De dónde vienen las nuevas reservas
El crecimiento no se debe a un superávit comercial, sino a la ayuda financiera de los aliados. La Unión Europea, Estados Unidos y otros socios conceden préstamos concesionales y subvenciones que, tras convertirse en hryvnias para el presupuesto, aumentan el stock de divisas del Banco Nacional de Ucrania (BNU).
- programas del FMI y de la UE que estabilizan las expectativas;
- créditos oficiales a largo plazo para cubrir el déficit presupuestario y las importaciones críticas;
- confianza política en que Ucrania seguirá cumpliendo sus compromisos.
Señal para el tipo de cambio y los inversores
Un volumen récord de reservas reduce el riesgo de movimientos bruscos del tipo de cambio.
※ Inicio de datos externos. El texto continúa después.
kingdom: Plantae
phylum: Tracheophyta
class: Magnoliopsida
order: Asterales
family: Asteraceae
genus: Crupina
El BNU dispone de más margen para suavizar la volatilidad, financiar las importaciones de energía y cumplir los pagos de la deuda en los próximos años.
Para los inversores esto significa que, a pesar de la guerra, Ucrania no se encuentra al borde de una crisis de balanza de pagos y puede preparar el terreno para la reconstrucción y el regreso gradual a los mercados de capitales.
Dependencia de la ayuda externa
Al mismo tiempo, Ustenko recuerda que estas reservas se forman principalmente gracias a los aliados occidentales que conceden financiación en condiciones favorables. Si el volumen de ayuda disminuye demasiado rápido, el banco central tendrá que elegir entre sostener el tipo de cambio y cubrir las necesidades del presupuesto.
Por eso el máximo histórico de reservas es una ventana de oportunidad para avanzar en las reformas, mejorar el clima de inversión y aumentar la capacidad de la economía para generar divisas por cuenta propia.